Review of Inferno

Inferno (1980)
10/10
The most beautiful of horror movies
12 February 2001
Inferno is Dario Argento's masterpiece. For once, he abandoned the idea of a coherent storyline altogether and made a movie that is simply a series of beautifully made setpieces. Many people have criticized Inferno's plot; such people are completely missing the point. Inferno is no more concerned with plot than Luis Bunuel was with movies such as The Phantom of Liberty; where Bunuel was concentrating on images and ideas, Argento is concentrating on images and emotion, specifically fear.

Each scene features a character or characters running afoul of the Three Mothers, entities introduced obliquely in Argento's previous movie, Suspiria, and developed considerably here. The third movie in the Three Mothers trilogy remains unmade. Each scene is carefully coded by judicious use of colour and sound. All the best setpieces in the movie feature no dialogue whatsoever (most notably the scenes in the underwater chamber and the lecture theatre). Much of the most significant dialogue is whispered offscreen by unseen persons.

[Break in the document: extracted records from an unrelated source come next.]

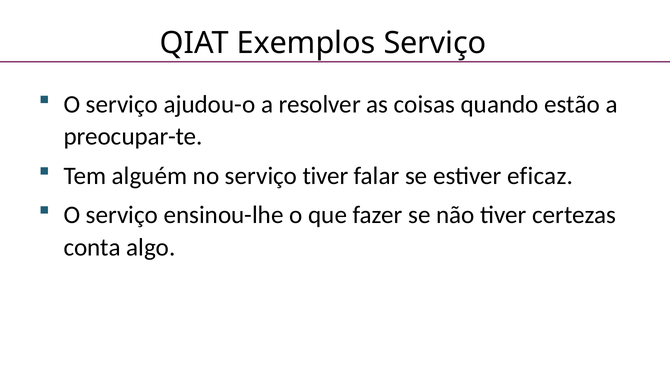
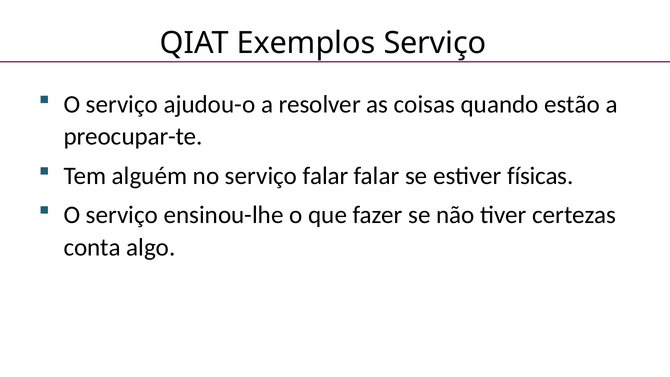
serviço tiver: tiver -> falar
eficaz: eficaz -> físicas
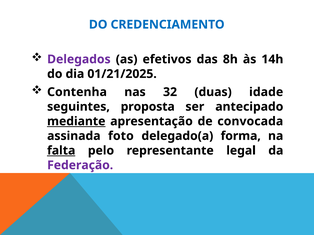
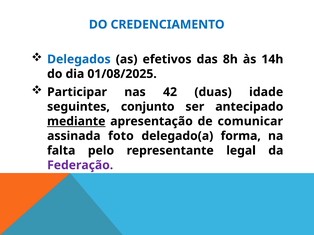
Delegados colour: purple -> blue
01/21/2025: 01/21/2025 -> 01/08/2025
Contenha: Contenha -> Participar
32: 32 -> 42
proposta: proposta -> conjunto
convocada: convocada -> comunicar
falta underline: present -> none
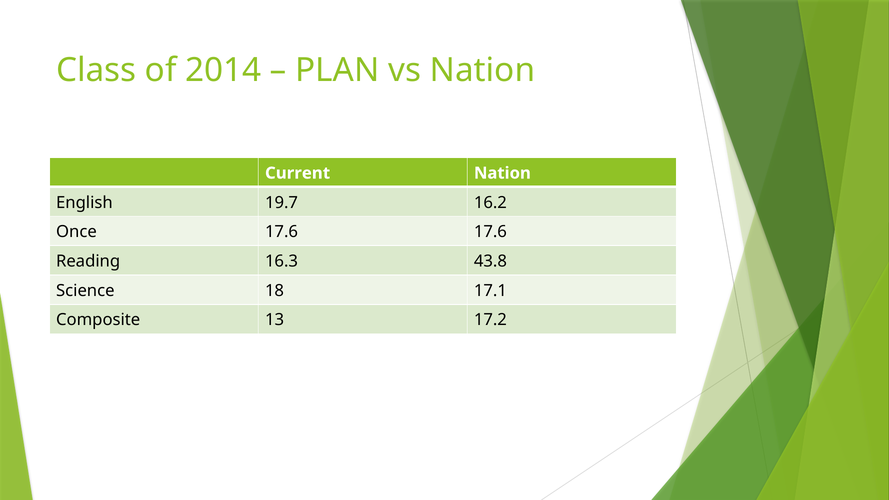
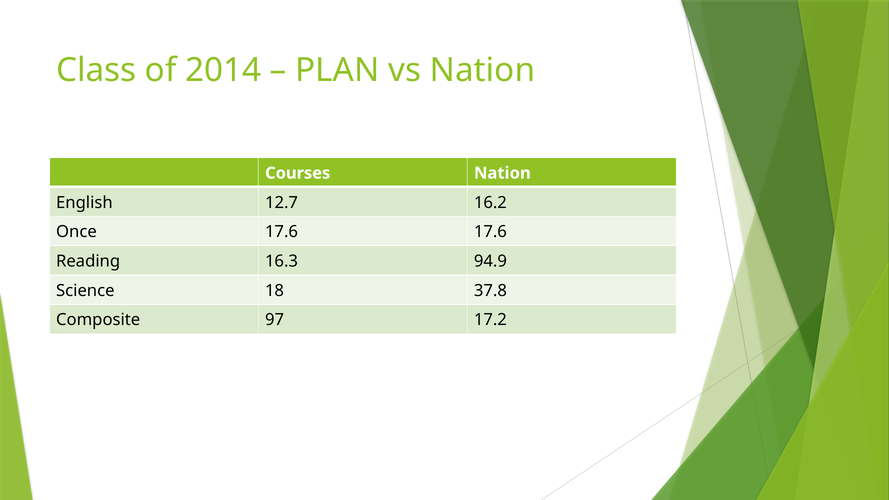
Current: Current -> Courses
19.7: 19.7 -> 12.7
43.8: 43.8 -> 94.9
17.1: 17.1 -> 37.8
13: 13 -> 97
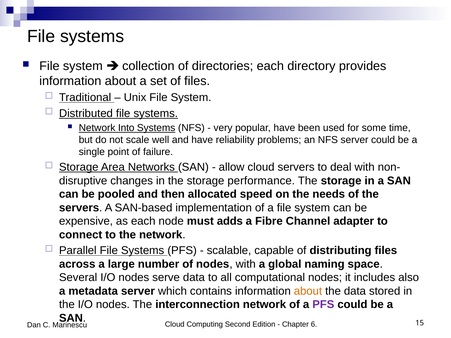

Inferno is that rarest of breeds: pure cinema. Not only could it not have succeeded in any other medium, it cannot be adequately described in words. Anyone who is seriously concerned with artistic cinema must see this movie, as should most horror fans. Anyone who has trouble getting their head around movies that push beyond the conventional three-act storyline will almost certainly hate it.